WaterStone Bank Delinquent Loans Graph
 
4)  While the Bank has incurred losses resulting from problem loans, our adjusted pre-tax operating income (our income before taxes, loan losses, FDIC insurance premiums and expenses related to real estate acquired in foreclosure) continues to improve.  For the period of January 1, 2009 through September 30, 2009, our operating profits were $18,000,000, an increase of 35% over the same period in 2008 and an increase of 67% over the same period in 2007.  The trend in improving operating results reflects the strength of our current lending, deposit gathering and expense control practices.

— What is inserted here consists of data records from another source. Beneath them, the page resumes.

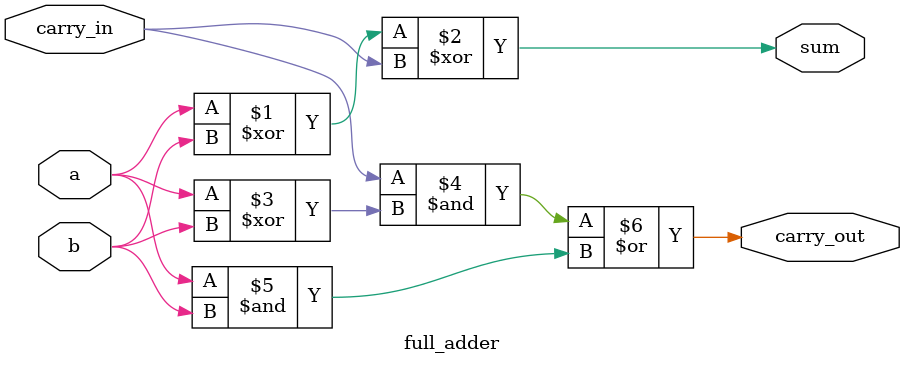
<source format=v>
module full_adder(
    a,
    b,
    sum,
    carry_in,
    carry_out
);

// input part
input a;
input b;
input carry_in;

// output part 
output sum;
output carry_out;

// assignment part
assign sum = (a ^ b) ^ carry_in;
assign carry_out = (carry_in & (a ^ b)) | (a & b);

endmodule
</source>
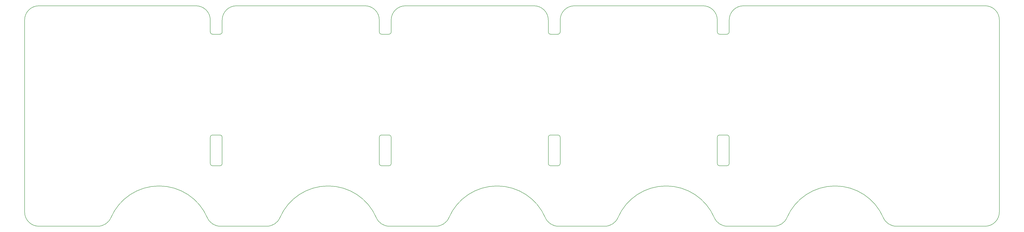
<source format=gbr>
%TF.GenerationSoftware,KiCad,Pcbnew,9.0.2*%
%TF.CreationDate,2025-07-03T01:09:01+02:00*%
%TF.ProjectId,Satisfactron_2025,53617469-7366-4616-9374-726f6e5f3230,rev?*%
%TF.SameCoordinates,Original*%
%TF.FileFunction,Profile,NP*%
%FSLAX46Y46*%
G04 Gerber Fmt 4.6, Leading zero omitted, Abs format (unit mm)*
G04 Created by KiCad (PCBNEW 9.0.2) date 2025-07-03 01:09:01*
%MOMM*%
%LPD*%
G01*
G04 APERTURE LIST*
%TA.AperFunction,Profile*%
%ADD10C,0.200000*%
%TD*%
G04 APERTURE END LIST*
D10*
X205010500Y99485786D02*
X208010500Y99485786D01*
X279010500Y112485786D02*
X276010500Y112485786D01*
X233279323Y77628643D02*
G75*
G02*
X273741701Y77628643I20231189J-8642856D01*
G01*
X304279323Y77628643D02*
G75*
G02*
X298774661Y73985785I-5517623J2357157D01*
G01*
X137259300Y73985786D02*
G75*
G02*
X131741695Y77628640I0J6000014D01*
G01*
X208010500Y112485786D02*
G75*
G02*
X209010486Y111485786I0J-999986D01*
G01*
X215010500Y166985786D02*
X269010500Y166985786D01*
X280010512Y155985800D02*
X280010512Y160985800D01*
X162279323Y77628643D02*
G75*
G02*
X202741701Y77628643I20231189J-8642856D01*
G01*
X393499998Y79985021D02*
G75*
G02*
X387500000Y73985802I-5999998J779D01*
G01*
X209010512Y155985800D02*
G75*
G02*
X208010500Y154985788I-1000012J0D01*
G01*
X66259300Y73985786D02*
X85774661Y73985786D01*
X280010512Y100485800D02*
G75*
G02*
X279010500Y99485788I-1000012J0D01*
G01*
X280010512Y160985800D02*
G75*
G02*
X286010500Y166985788I5999988J0D01*
G01*
X133010512Y111485800D02*
G75*
G02*
X134010500Y112485788I999988J0D01*
G01*
X134010500Y154985786D02*
G75*
G02*
X133010510Y155978872I0J1000014D01*
G01*
X-9989470Y73985786D02*
G75*
G02*
X-15989489Y79968480I0J6000044D01*
G01*
X138010512Y160985800D02*
G75*
G02*
X144010500Y166985788I5999988J0D01*
G01*
X138010512Y100485800D02*
X138010512Y111485788D01*
X209010512Y100485800D02*
G75*
G02*
X208010500Y99485788I-1000012J0D01*
G01*
X138010512Y100485800D02*
G75*
G02*
X137010500Y99485788I-1000012J0D01*
G01*
X276010500Y154985786D02*
X279010500Y154985786D01*
X279259300Y73985786D02*
X298774661Y73985786D01*
X127010500Y166985786D02*
G75*
G02*
X133010486Y160985787I0J-5999986D01*
G01*
X269010500Y166985786D02*
G75*
G02*
X275010486Y160985786I0J-5999986D01*
G01*
X286010500Y166985788D02*
X286010500Y167000000D01*
X205010500Y154985786D02*
X208010500Y154985786D01*
X137259300Y73985786D02*
X156774661Y73985786D01*
X144010500Y166985786D02*
X198010500Y166985786D01*
X20279323Y77628643D02*
G75*
G02*
X60741701Y77628643I20231189J-8642856D01*
G01*
X91279323Y77628643D02*
G75*
G02*
X131741701Y77628643I20231189J-8642856D01*
G01*
X73010500Y166985786D02*
X127010500Y166985786D01*
X-9989500Y166985786D02*
X56010500Y166985786D01*
X209010512Y100485800D02*
X209010512Y111485786D01*
X20279323Y77628643D02*
G75*
G02*
X14774661Y73985785I-5517623J2357157D01*
G01*
X198010500Y166985786D02*
G75*
G02*
X204010486Y160985786I0J-5999986D01*
G01*
X133010512Y160985787D02*
X133010512Y155978872D01*
X387510500Y166999999D02*
G75*
G02*
X393510499Y160999221I0J-5999999D01*
G01*
X66010500Y112485786D02*
G75*
G02*
X67010486Y111485788I0J-999986D01*
G01*
X67010512Y100485800D02*
G75*
G02*
X66010500Y99485788I-1000012J0D01*
G01*
X280010512Y155985800D02*
G75*
G02*
X279010500Y154985788I-1000012J0D01*
G01*
X280010512Y100485800D02*
X280010512Y111485786D01*
X162279323Y77628643D02*
G75*
G02*
X156774661Y73985785I-5517623J2357157D01*
G01*
X275010512Y111485800D02*
G75*
G02*
X276010500Y112485788I999988J0D01*
G01*
X209010512Y160985800D02*
G75*
G02*
X215010500Y166985788I5999988J0D01*
G01*
X208259300Y73985786D02*
G75*
G02*
X202741695Y77628640I0J6000014D01*
G01*
X275010512Y111485800D02*
X275010512Y100478729D01*
X304279323Y77628643D02*
G75*
G02*
X344741701Y77628643I20231189J-8642856D01*
G01*
X276010500Y154985786D02*
G75*
G02*
X275010510Y155978872I0J1000014D01*
G01*
X-9989470Y73985786D02*
X14774661Y73985786D01*
X-15989488Y160985800D02*
G75*
G02*
X-9989500Y166985788I5999988J0D01*
G01*
X138010512Y155985800D02*
X138010512Y160985800D01*
X134010500Y154985786D02*
X137010500Y154985786D01*
X208010500Y112485786D02*
X205010500Y112485786D01*
X233279323Y77628643D02*
G75*
G02*
X227774661Y73985785I-5517623J2357157D01*
G01*
X63010500Y154985786D02*
X66010500Y154985786D01*
X208259300Y73985786D02*
X227774661Y73985786D01*
X204010512Y111485800D02*
X204010512Y100478729D01*
X279259300Y73985786D02*
G75*
G02*
X273741695Y77628640I0J6000014D01*
G01*
X-15989488Y160985800D02*
X-15989488Y79968480D01*
X286010500Y167000000D02*
X387510500Y166999999D01*
X279010500Y112485786D02*
G75*
G02*
X280010486Y111485786I0J-999986D01*
G01*
X67010512Y155985800D02*
X67010512Y160985800D01*
X67010512Y160985800D02*
G75*
G02*
X73010500Y166985788I5999988J0D01*
G01*
X63010500Y154985786D02*
G75*
G02*
X62010510Y155978872I0J1000014D01*
G01*
X62010512Y160985787D02*
X62010512Y155978872D01*
X276010500Y99485786D02*
X279010500Y99485786D01*
X276010500Y99485786D02*
G75*
G02*
X275010511Y100478729I0J1000014D01*
G01*
X204010512Y160985786D02*
X204010512Y155978872D01*
X62010512Y111485800D02*
X62010512Y100478729D01*
X133010512Y111485800D02*
X133010512Y100478872D01*
X67010512Y155985800D02*
G75*
G02*
X66010500Y154985788I-1000012J0D01*
G01*
X350259300Y73985786D02*
X387500000Y73985802D01*
X67010512Y100485800D02*
X67010512Y111485788D01*
X56010500Y166985786D02*
G75*
G02*
X62010486Y160985787I0J-5999986D01*
G01*
X62010512Y111485800D02*
G75*
G02*
X63010500Y112485788I999988J0D01*
G01*
X63010500Y99485786D02*
G75*
G02*
X62010511Y100478729I0J1000014D01*
G01*
X205010500Y99485786D02*
G75*
G02*
X204010511Y100478729I0J1000014D01*
G01*
X275010512Y160985786D02*
X275010512Y155978872D01*
X137010500Y112485786D02*
X134010500Y112485786D01*
X63010500Y99485786D02*
X66010500Y99485786D01*
X393510512Y160999221D02*
X393499998Y79985021D01*
X66259300Y73985786D02*
G75*
G02*
X60741695Y77628640I0J6000014D01*
G01*
X134010500Y99485786D02*
X137010500Y99485786D01*
X209010512Y155985800D02*
X209010512Y160985800D01*
X134010500Y99485786D02*
G75*
G02*
X133010510Y100478872I0J1000014D01*
G01*
X350259300Y73985786D02*
G75*
G02*
X344741695Y77628640I0J6000014D01*
G01*
X137010500Y112485786D02*
G75*
G02*
X138010486Y111485788I0J-999986D01*
G01*
X138010512Y155985800D02*
G75*
G02*
X137010500Y154985788I-1000012J0D01*
G01*
X204010512Y111485800D02*
G75*
G02*
X205010500Y112485788I999988J0D01*
G01*
X205010500Y154985786D02*
G75*
G02*
X204010510Y155978872I0J1000014D01*
G01*
X66010500Y112485786D02*
X63010500Y112485786D01*
X91279323Y77628643D02*
G75*
G02*
X85774661Y73985785I-5517623J2357157D01*
G01*
M02*

</source>
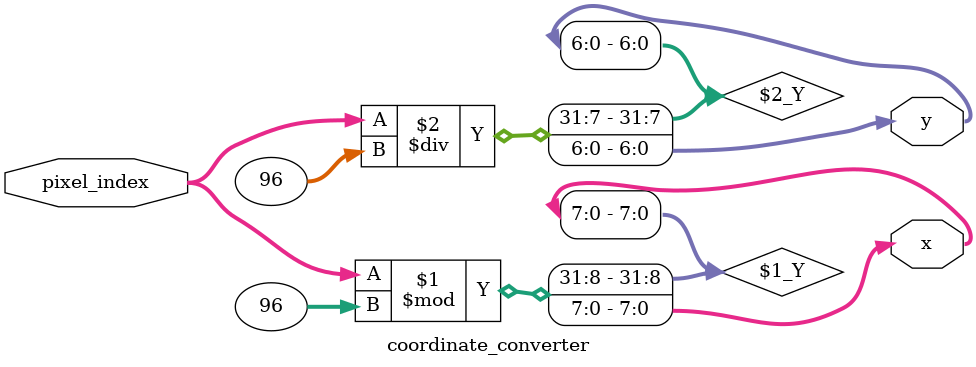
<source format=v>
`timescale 1ns / 1ps


module coordinate_converter(
    input [12:0] pixel_index,
    output [7:0] x,
    output [6:0] y
    );
    
    assign x = pixel_index % 96; // remainder is the column
    assign y = pixel_index / 96; // divide and the quotient is the row
    
    // x ranges from 0 to 95
    // y ranges from 0 to 63
endmodule

</source>
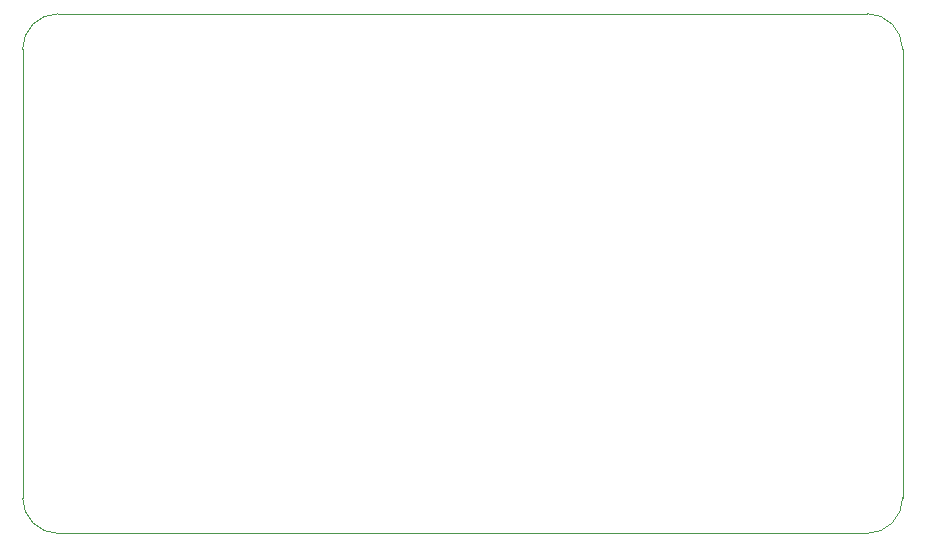
<source format=gm1>
G04 #@! TF.GenerationSoftware,KiCad,Pcbnew,7.0.7*
G04 #@! TF.CreationDate,2024-05-07T13:52:07+01:00*
G04 #@! TF.ProjectId,QA403 Impedance Fixture,51413430-3320-4496-9d70-6564616e6365,rev?*
G04 #@! TF.SameCoordinates,Original*
G04 #@! TF.FileFunction,Profile,NP*
%FSLAX46Y46*%
G04 Gerber Fmt 4.6, Leading zero omitted, Abs format (unit mm)*
G04 Created by KiCad (PCBNEW 7.0.7) date 2024-05-07 13:52:07*
%MOMM*%
%LPD*%
G01*
G04 APERTURE LIST*
G04 #@! TA.AperFunction,Profile*
%ADD10C,0.100000*%
G04 #@! TD*
G04 APERTURE END LIST*
D10*
X78500000Y-25000000D02*
G75*
G03*
X75500000Y-28000000I0J-3000000D01*
G01*
X150000000Y-28000000D02*
G75*
G03*
X147000000Y-25000000I-3000000J0D01*
G01*
X75500000Y-66000000D02*
X75500000Y-28000000D01*
X78500000Y-25000000D02*
X147000000Y-25000000D01*
X150000000Y-28000000D02*
X150000000Y-66000000D01*
X147000000Y-69000000D02*
X78500000Y-69000000D01*
X75500000Y-66000000D02*
G75*
G03*
X78500000Y-69000000I3000000J0D01*
G01*
X147000000Y-69000000D02*
G75*
G03*
X150000000Y-66000000I0J3000000D01*
G01*
M02*

</source>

The Consent Order to be issued jointly by the FDIC and the Wisconsin Department of Financial Institutions has three primary requirements.  WaterStone Bank has agreed to:  (a) perform a management study to confirm our belief that the bank is a well managed institution; (b) maintain our tier-one capital and our total risk-based capital ratios at or above 8.5% and 12% respectively (“tier-one capital” and “total risk-based capital” are regulatory capital measures; as of September 30, 2009, our tier-one capital ratio of 8.69% and total risk-based capital ratio of 13.86% qualify us as “well capitalized” under FDIC regulation, the highest regulatory classification); and (c) continue to aggressively manage our bad loans and real estate acquired in foreclosure and enhance our credit administration practices.

Doug Gordon, WaterStone Bank CEO stated, “With our capital strength, strong liquidity, and deposits insured to the maximum level provided by the FDIC, we will continue to offer a full array of competitively priced deposit products, loans to all qualified applicants, and the high level of customer service the communities we serve are accustomed to.”